+++ EXCERPTED RECORDS
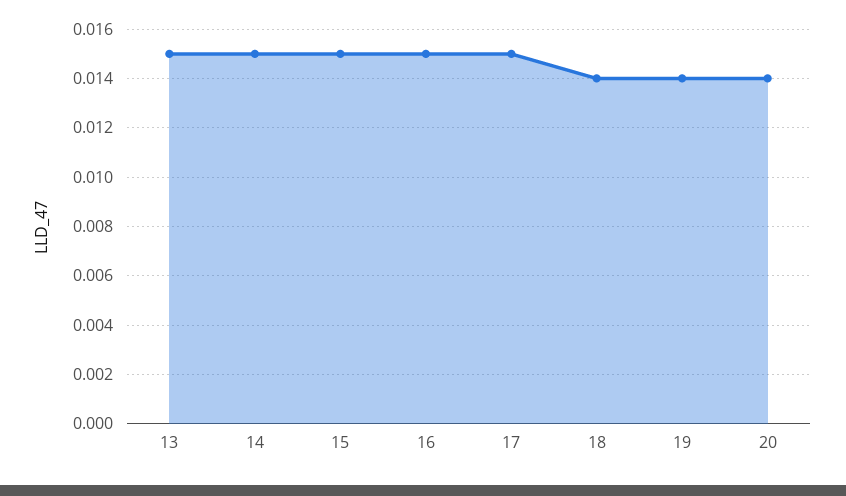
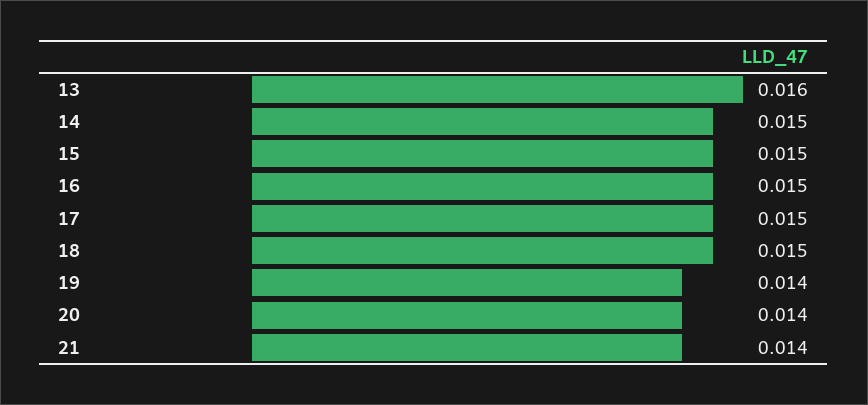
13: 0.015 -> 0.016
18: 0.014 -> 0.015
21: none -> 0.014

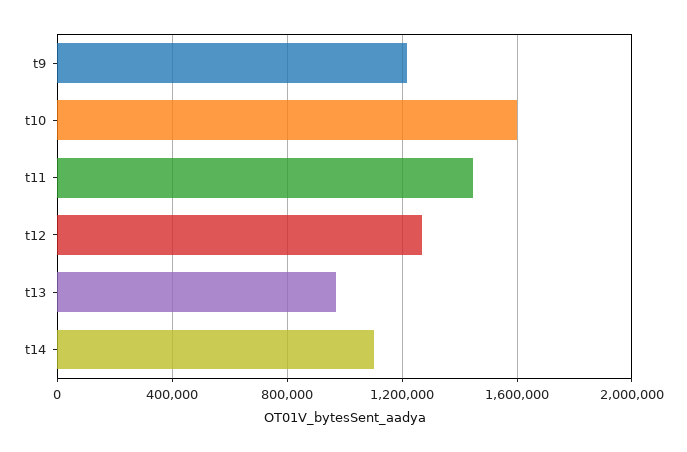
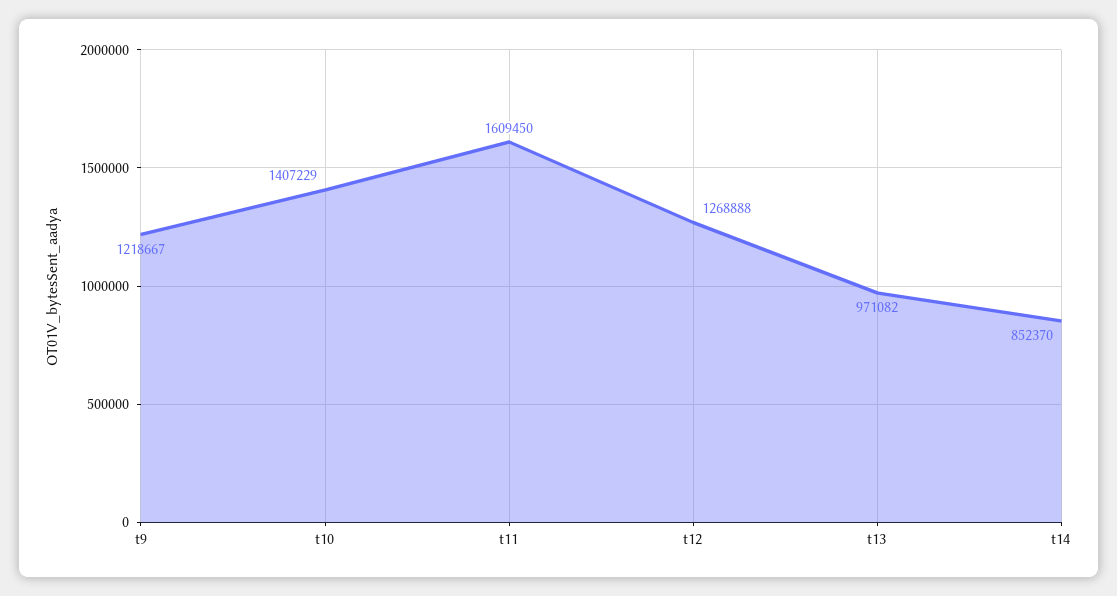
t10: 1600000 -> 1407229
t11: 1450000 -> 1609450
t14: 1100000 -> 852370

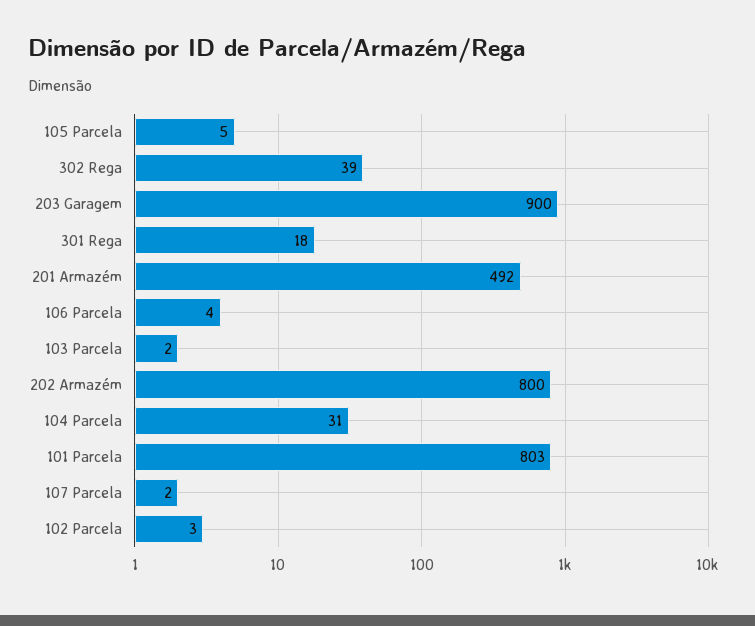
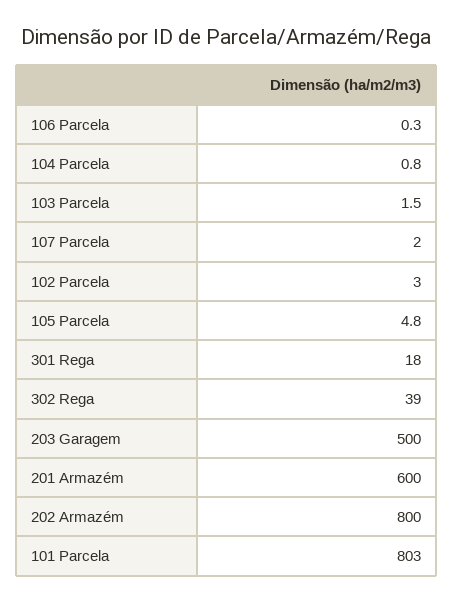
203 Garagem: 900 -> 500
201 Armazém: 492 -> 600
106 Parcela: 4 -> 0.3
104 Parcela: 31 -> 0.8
++++++
> [EXERCISE DESCRIPTION]
Word for word, print all of the data; skip the pictures.

> [TASK ANSWER]
13: 0.015 -> 0.016
18: 0.014 -> 0.015
21: none -> 0.014

t10: 1600000 -> 1407229
t11: 1450000 -> 1609450
t14: 1100000 -> 852370

203 Garagem: 900 -> 500
201 Armazém: 492 -> 600
106 Parcela: 4 -> 0.3
104 Parcela: 31 -> 0.8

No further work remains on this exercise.